Some ligatures, like “ffl”, are a separate character in Unicode. Some were added because they can be considered a different character in languages other than English. Some (like “ffl”) were added because of legacy reasons; “no more will be encoded in any circumstances”.

sab , to technology in Shakespeare Serif - an experimental font based on the First Folio

Fantastic project! And thanks for the heads up about the 17th century Dutch fonts - I might consider that for the printed version of my thesis that will probably rot away in the university library anyway. Might as well make it interesting looking.

My favourite project of this kind is TT2020, which takes typewriter imitation to the next level by including irregularities within the font itself. Each (common) glyph has several versions, making the outcome look much more genuine and allowing for the occasional badly printed glyph without making the same error repeat itself to infinity.

It's a bit overkill maybe, but it would absolutely lend itself well to Shakespearian scripts. :)

edent OP ,
@edent@open-source.social avatar

Oh! That is very clever. Thank you.

HunterHog , to technology in Shakespeare Serif - an experimental font based on the First Folio
@HunterHog@pathfinder.social avatar

Oh, I love everything about this project so much! It looks lovely!

It also looks mighty useful for making handouts for TTRPG campaigns ahaha.

Was the letter-recognition Python codeblock of your own making?

edent OP ,
@edent@open-source.social avatar

Cheers. The code was cobbled together by me from various random tutorials and things I had laying around.

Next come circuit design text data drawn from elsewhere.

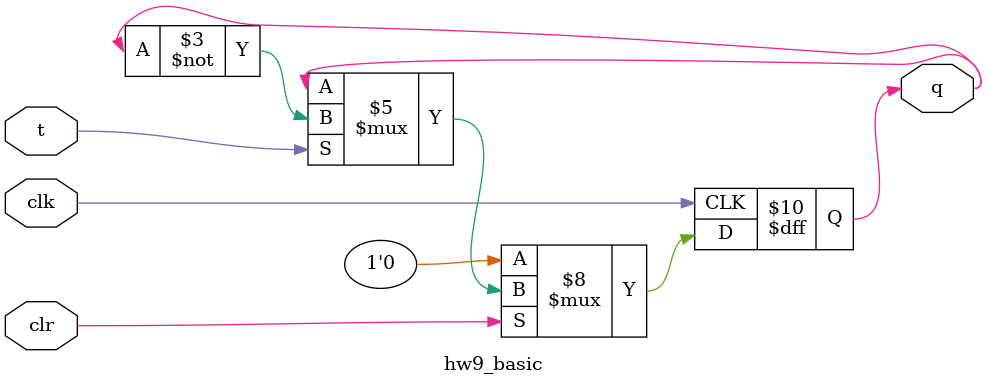
<source format=v>
module hw9_basic(t, clk, clr, q);

	// Input Port(s)
	input clk;
	input clr;
	input t;

	// Output Port(s)
	output reg q;

	always@(posedge clk)
	begin
		if(!clr)
			q <= 0;
		else
			if(t)
				q <= ~q;
			else
				q <= q;
	end
endmodule


</source>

crisisingot , to technology in Shakespeare Serif - an experimental font based on the First Folio

This is very cool. I’m looking forward to seeing the progress!

Blaze , to technology in Shakespeare Serif - an experimental font based on the First Folio

Looks nice

edent OP ,
@edent@open-source.social avatar

Cheers! I'm hoping to add some more letters and tidy up the rest when I have more time.

MisterMoo ,
@MisterMoo@kbin.social avatar

This is such a great project! I can see how there’s a little room for clean-up on that long S. Plus the comma-looking apostrophe 😵‍💫. Although maybe that’s how that punctuation mark acted back then?

edent OP ,
@edent@open-source.social avatar

Nah, that's just me not adjusting the positioning of the apostrophe. Lots of clean-up to do :-)

housepanther , to technology in Shakespeare Serif - an experimental font based on the First Folio
@housepanther@lemmy.goblackcat.com avatar

Very cool! That did not look easy to do.

edent OP ,
@edent@open-source.social avatar

Thanks :-) It was a couple of days work. Mostly teaching myself stuff that I'd forgotten. I blogged about it so others can follow the process if they want.